Librairie Hachette (p. 253-261).


XXVIII

Première épreuve.


Cette année-là, la marquise revint triste au château ; pour la première fois, sa fille ne l’accompagnait pas. Le duc d’Astaing était mort, laissant à son fils d’immenses possessions aux Antilles, mais des affaires embarrassées ; le jeune homme jugea que sa présence était nécessaire aux Antilles ; il résolut d’aller s’y fixer pour deux ou trois ans.

Il fallut arracher Cora à sa mère ; ce fut une tâche bien difficile : la jeune femme était si parfaitement heureuse, entourée de toutes ses affections, que cette séparation lui fit l’effet d’un affreux sacrifice ; la marquise était trop dévouée et trop raisonnable dans sa tendresse, pour ne pas comprendre que, pour une si longue absence, Cora devait suivre son mari ; elle fut la première à l’encourager à faire ce cruel voyage.

Que de larmes furent versées de part et d’autre, quand ces deux femmes, toujours si unies, durent se séparer !

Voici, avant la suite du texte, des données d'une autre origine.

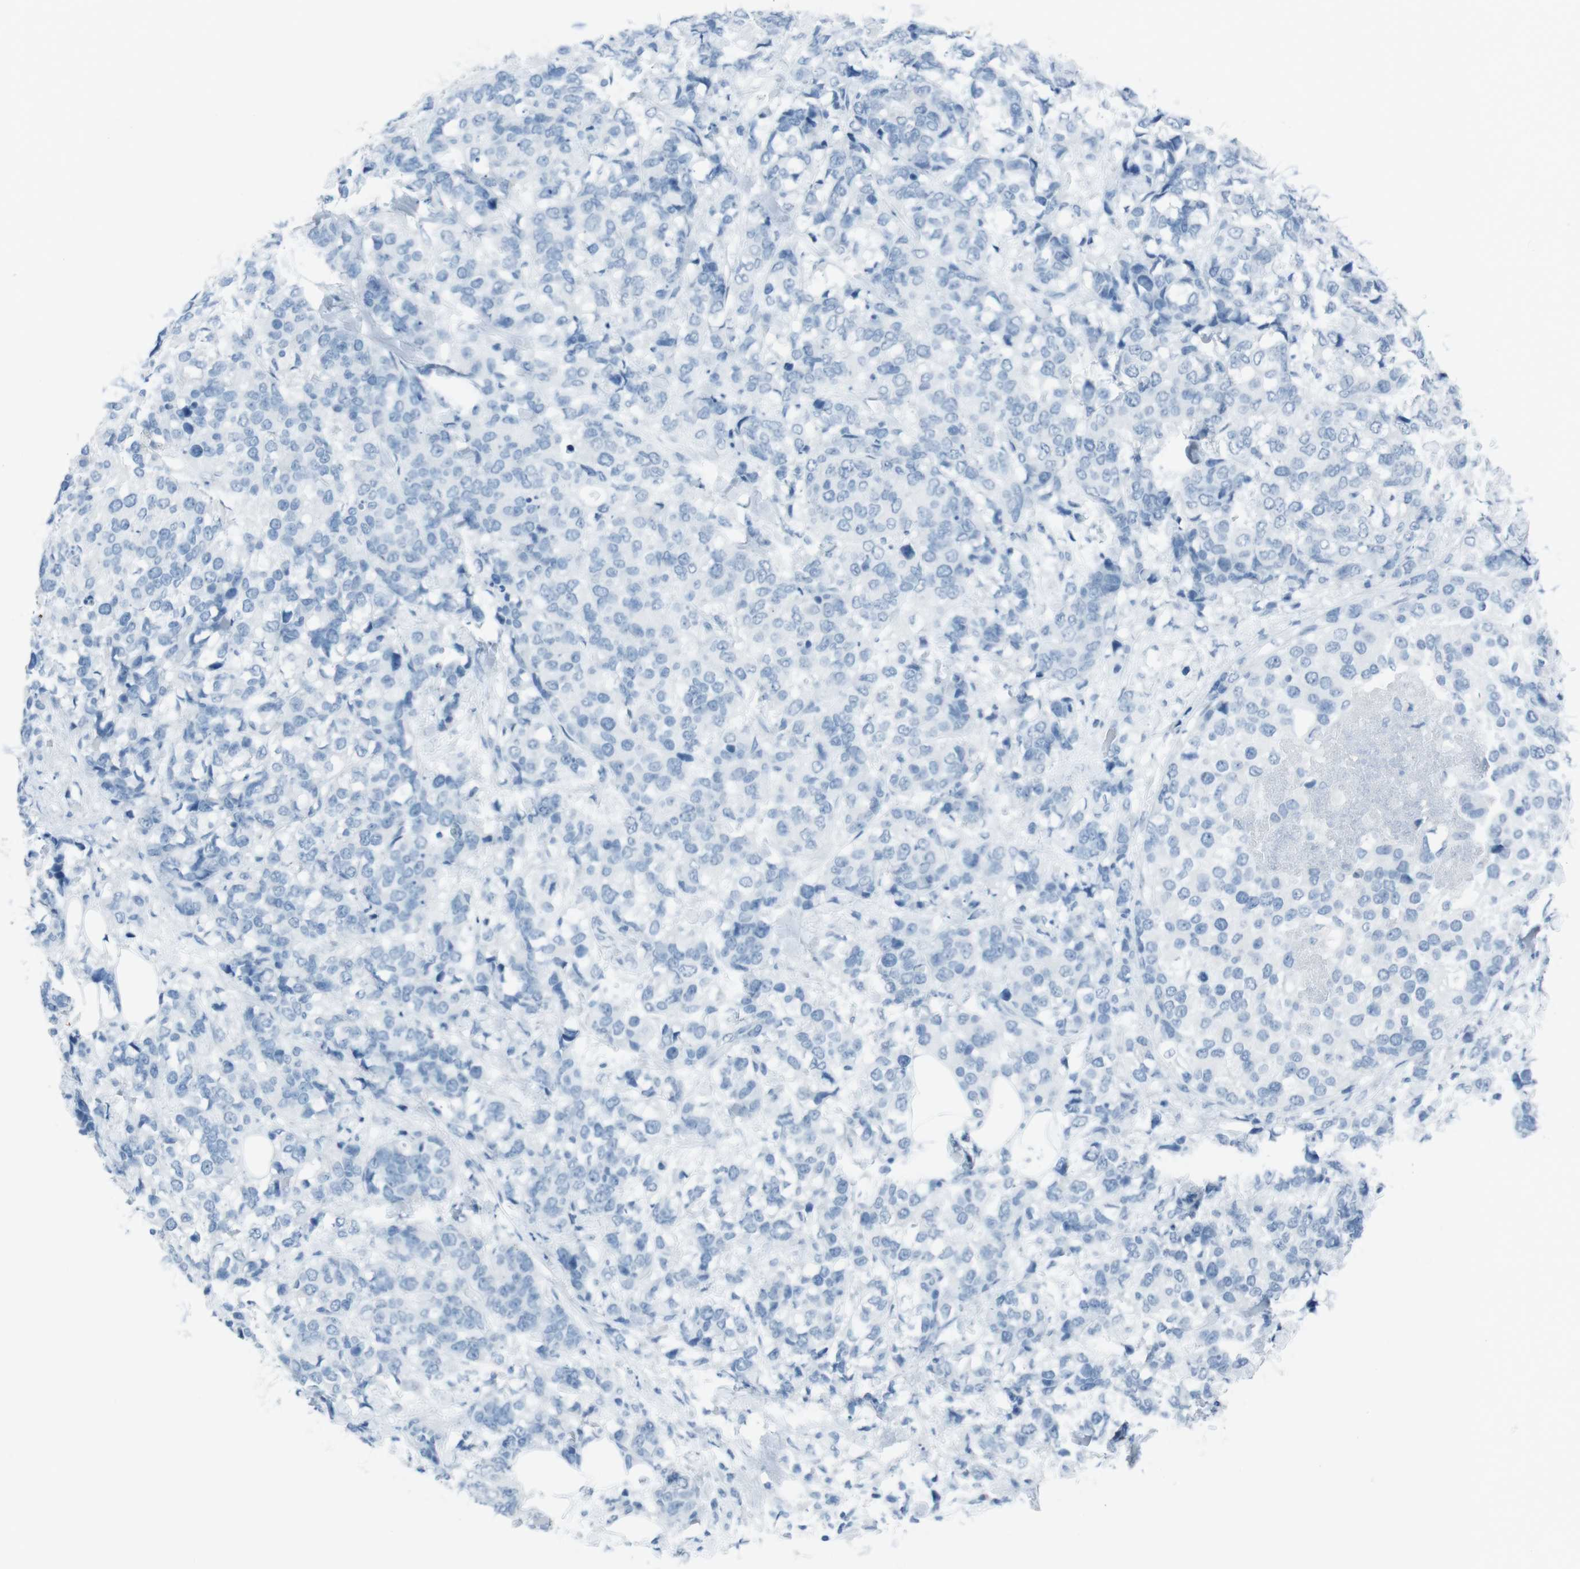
{"staining": {"intensity": "negative", "quantity": "none", "location": "none"}, "tissue": "breast cancer", "cell_type": "Tumor cells", "image_type": "cancer", "snomed": [{"axis": "morphology", "description": "Lobular carcinoma"}, {"axis": "topography", "description": "Breast"}], "caption": "Histopathology image shows no significant protein staining in tumor cells of lobular carcinoma (breast).", "gene": "TMEM207", "patient": {"sex": "female", "age": 59}}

La pauvre mère fit bonne contenance ; elle voulut accompagner le jeune couple jusqu’au Havre, où il s’embarquait, mais elle sentit ses forces l’abandonner, son cœur prêt à se briser, lorsqu’elle vit s’éloigner le vaisseau qui emportait sa fille. Un torrent de larmes s’échappa de ses yeux ; elle serait tombée inanimée sur le rivage, si le marquis ne l’eût soutenue ; elle rouvrit les yeux et rencontra le visage tendre et inquiet du marquis.

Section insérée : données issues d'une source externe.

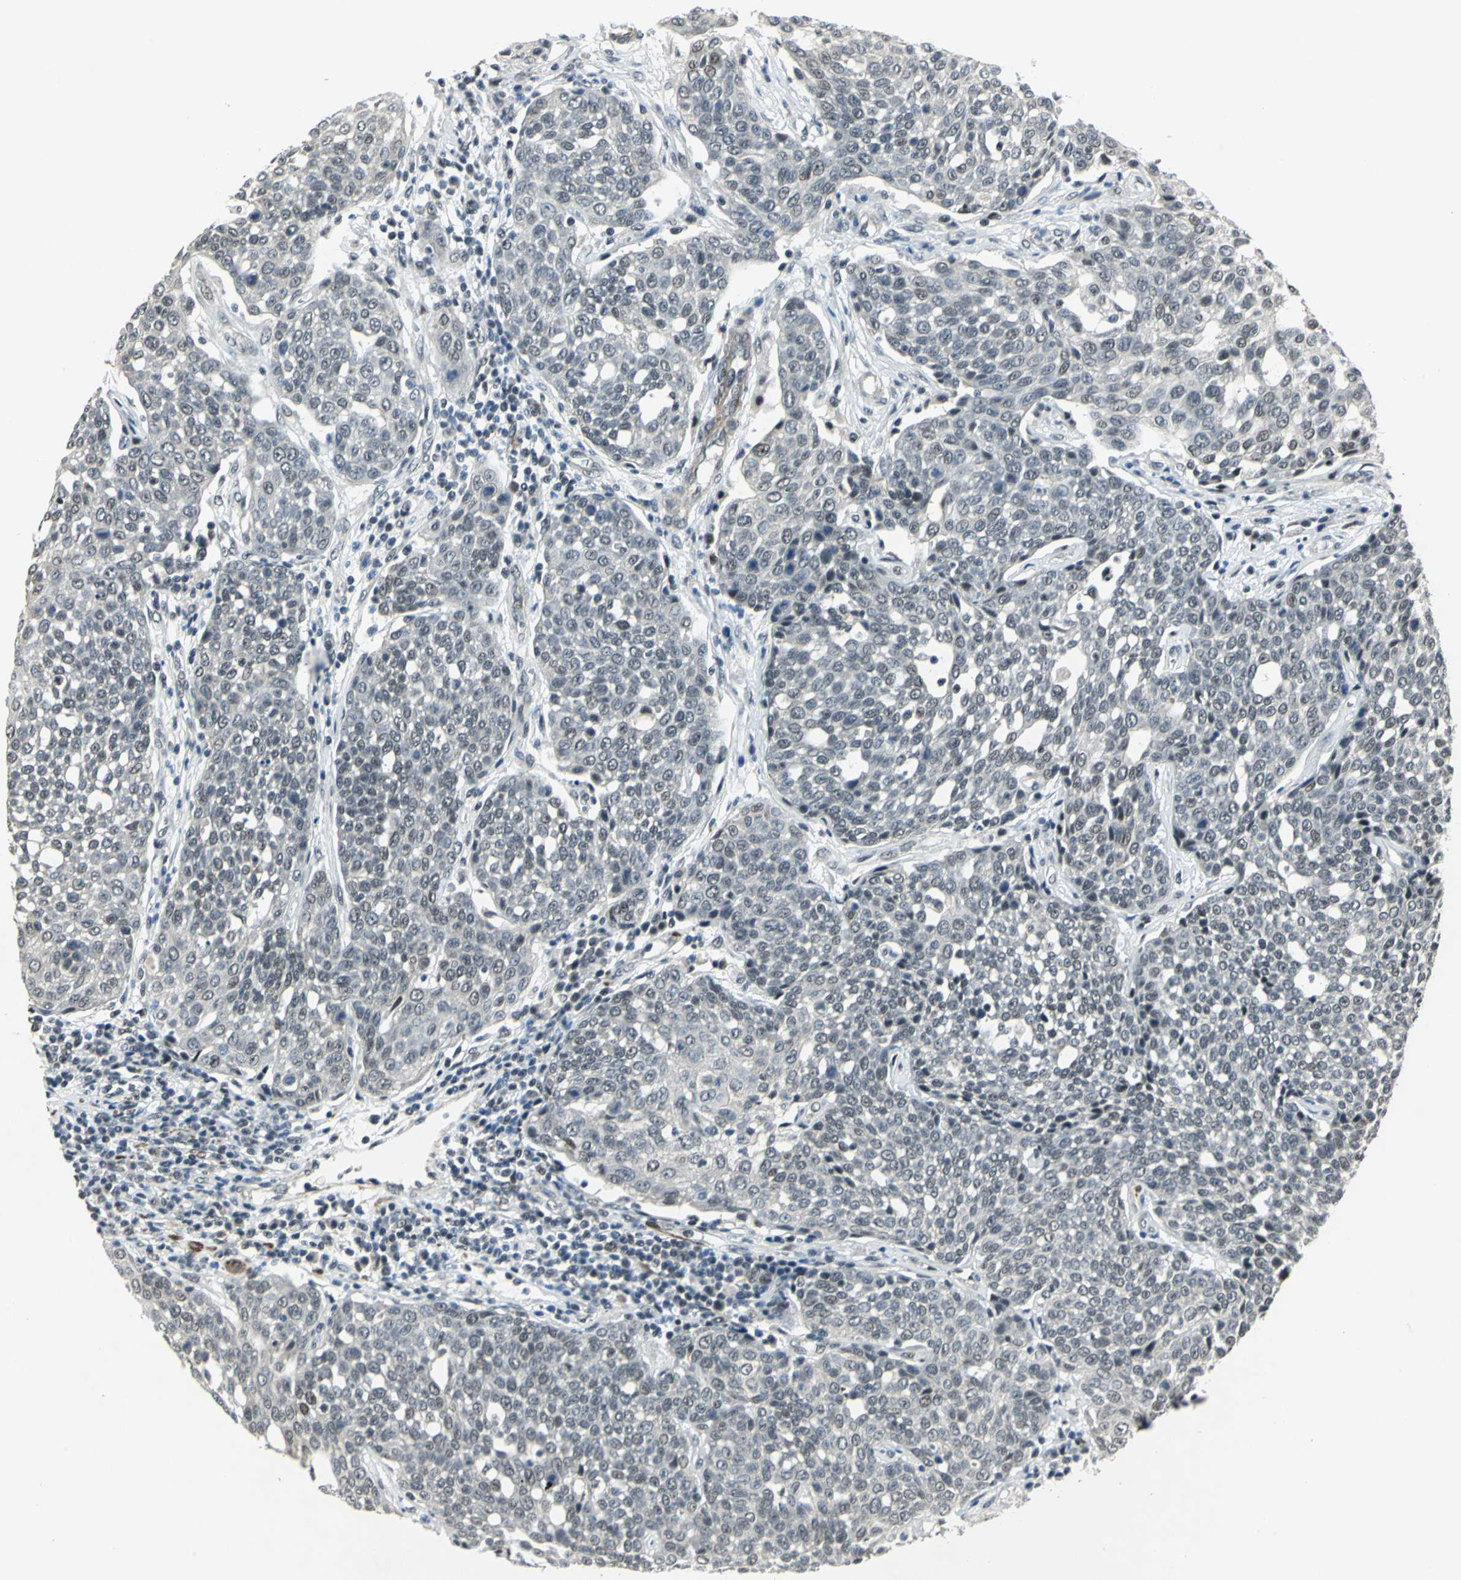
{"staining": {"intensity": "weak", "quantity": "<25%", "location": "cytoplasmic/membranous"}, "tissue": "cervical cancer", "cell_type": "Tumor cells", "image_type": "cancer", "snomed": [{"axis": "morphology", "description": "Squamous cell carcinoma, NOS"}, {"axis": "topography", "description": "Cervix"}], "caption": "Cervical cancer stained for a protein using immunohistochemistry (IHC) reveals no expression tumor cells.", "gene": "MTA1", "patient": {"sex": "female", "age": 34}}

« Oh ! mon ami, mon unique et fidèle consolateur ! s’écria-t-elle, je suis injuste de tant souffrir quand vous me restez.

— Chère femme, lui dit doucement M. de Méligny, il ne faut pas pleurer Cora comme si elle était perdue pour nous ; elle est heureuse, elle reviendra, et d’ailleurs, n’avons-nous pas René ?

— Ah ! René, sans doute, pauvre enfant bien-aimé, mais la guerre est déclarée, hélas ! le bon Dieu sait ce que le ciel nous réserve.

— Béatrice, reprit le marquis, vous n’avez pas le droit de douter de la bonté du ciel.

— C’est vrai, car vous êtes mon époux, et j’ai des enfants excellents. Ô mon ami, reprit-elle après un long silence, je songe parfois que j’ai derrière moi vingt-cinq ans de bonheur, et j’ai peur !

— C’est votre première épreuve, mon amie, supportez-la avec courage et résignation. »

Quelques jours après le départ de Cora, le jeune comte vint à Morancé faire ses adieux à sa mère ; le commencement de la guerre d’Italie rappelait René sous les drapeaux, comme l’avait prévu la marquise.

Il dissimulait mal une sorte de joie fière qu’il éprouvait à la pensée de la guerre prochaine.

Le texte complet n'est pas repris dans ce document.